Готфрид Страсбургский (1165/1180 – ок. 1215). Тристан
Первая половина XIII века
«Вообще-то для послушника Св. Бенедикта ты неплохо начитан», – бесстрастно заметил Вильгельм. Я осекся и покраснел до ушей, так как прекрасно помнил, что послушникам не позволено читать любовные романы, однако у нас в монастыре в Мельке многие их читали, тайно передавая друг другу, ночью, при свете свечки. «Ну, так или иначе, – продолжал Вильгельм, – ты понял, о чем я говорю. Прокаженные вышвырнуты из общества, они хотели бы и здоровых утащить за собой. И чем более явно их отторгают – тем они становятся злее; чем более злыми их считают, похожими на стаю лемуров, ищущих всеобщей погибели, – тем сильнее они отторгаются. Святой Франциск это понимал, поэтому с самого начала отправился к прокаженным и жил среди них. Народ Божий можно изменить, только если вернуть отторженных».

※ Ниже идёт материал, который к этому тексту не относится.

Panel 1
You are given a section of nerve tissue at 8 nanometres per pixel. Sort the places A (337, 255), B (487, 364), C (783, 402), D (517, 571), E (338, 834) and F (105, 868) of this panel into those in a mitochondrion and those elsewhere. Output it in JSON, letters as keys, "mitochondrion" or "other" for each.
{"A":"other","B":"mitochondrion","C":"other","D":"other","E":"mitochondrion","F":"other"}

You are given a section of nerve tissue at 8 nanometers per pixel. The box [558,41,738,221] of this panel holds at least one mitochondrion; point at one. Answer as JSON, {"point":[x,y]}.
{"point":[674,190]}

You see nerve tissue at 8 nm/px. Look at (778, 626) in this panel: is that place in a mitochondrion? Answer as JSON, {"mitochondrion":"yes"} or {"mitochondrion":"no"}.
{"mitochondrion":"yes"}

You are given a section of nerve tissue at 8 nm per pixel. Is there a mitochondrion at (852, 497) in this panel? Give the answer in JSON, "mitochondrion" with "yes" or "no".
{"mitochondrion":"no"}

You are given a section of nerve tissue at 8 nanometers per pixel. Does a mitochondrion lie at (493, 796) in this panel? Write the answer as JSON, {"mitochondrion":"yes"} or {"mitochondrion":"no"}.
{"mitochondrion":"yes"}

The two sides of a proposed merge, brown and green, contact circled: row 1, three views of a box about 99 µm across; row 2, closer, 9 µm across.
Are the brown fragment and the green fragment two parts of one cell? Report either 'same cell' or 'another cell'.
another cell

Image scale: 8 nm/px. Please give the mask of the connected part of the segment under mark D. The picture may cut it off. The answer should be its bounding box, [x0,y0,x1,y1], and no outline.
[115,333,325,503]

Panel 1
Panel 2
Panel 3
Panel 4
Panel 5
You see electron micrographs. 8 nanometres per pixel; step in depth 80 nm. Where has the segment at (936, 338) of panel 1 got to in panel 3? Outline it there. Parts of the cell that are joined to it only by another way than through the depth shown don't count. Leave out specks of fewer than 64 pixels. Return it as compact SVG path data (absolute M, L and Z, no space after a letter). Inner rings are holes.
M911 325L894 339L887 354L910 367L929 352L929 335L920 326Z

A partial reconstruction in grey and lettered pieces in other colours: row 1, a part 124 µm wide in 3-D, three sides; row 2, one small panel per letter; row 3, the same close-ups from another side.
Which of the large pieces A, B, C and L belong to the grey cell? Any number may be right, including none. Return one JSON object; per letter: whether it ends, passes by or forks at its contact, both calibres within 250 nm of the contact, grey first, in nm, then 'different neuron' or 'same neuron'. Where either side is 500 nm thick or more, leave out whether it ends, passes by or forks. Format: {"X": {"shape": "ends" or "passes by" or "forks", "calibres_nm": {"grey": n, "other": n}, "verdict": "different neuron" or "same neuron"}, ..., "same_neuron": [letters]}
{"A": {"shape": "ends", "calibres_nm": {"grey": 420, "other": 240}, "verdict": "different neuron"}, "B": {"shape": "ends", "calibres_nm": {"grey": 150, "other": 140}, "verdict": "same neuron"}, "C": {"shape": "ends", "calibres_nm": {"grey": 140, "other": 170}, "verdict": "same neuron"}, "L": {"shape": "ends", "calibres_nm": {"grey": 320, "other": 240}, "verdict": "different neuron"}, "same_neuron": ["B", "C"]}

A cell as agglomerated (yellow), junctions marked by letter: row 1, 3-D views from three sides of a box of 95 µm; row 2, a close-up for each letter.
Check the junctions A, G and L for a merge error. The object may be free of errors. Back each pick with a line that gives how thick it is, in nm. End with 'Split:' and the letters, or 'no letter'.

«Но в вашем понимании отторженные – это что-то другое. Не из прокаженных же составляются еретические движения».
«Народ Божий – это как бы последовательность концентрических кругов: одни удалены, другие расположены почти в центре. Прокаженные – это абстрактный символ удаленности. Святой Франциск понимал это. Он хотел не просто помочь больным лепрой. В этом случае вся его деятельность свелась бы к бедному, бессильному состраданию… Он хотел большего. Тебе рассказывали о проповедывании среди птиц?»
«О да, я слышал эту трогательнейшую повесть и немало восхищался святым, умевшим скликать нежных певчих пташек», – горячо отвечал я.
«Так вот, тебе рассказывали все неправильно. Вернее, по тем правилам, которые приняты ныне в ордене… Франциск обратился к населению города и магистратам, но быстро увидел, что его никто не слушает. Тогда он ушел на кладбище и обратился к воронам и сорокам, стервятникам, трупоедам, к птицам, питавшимся падалью…»
«Какой ужас, – вскрикнул я. – Значит, это были совсем другие птицы!»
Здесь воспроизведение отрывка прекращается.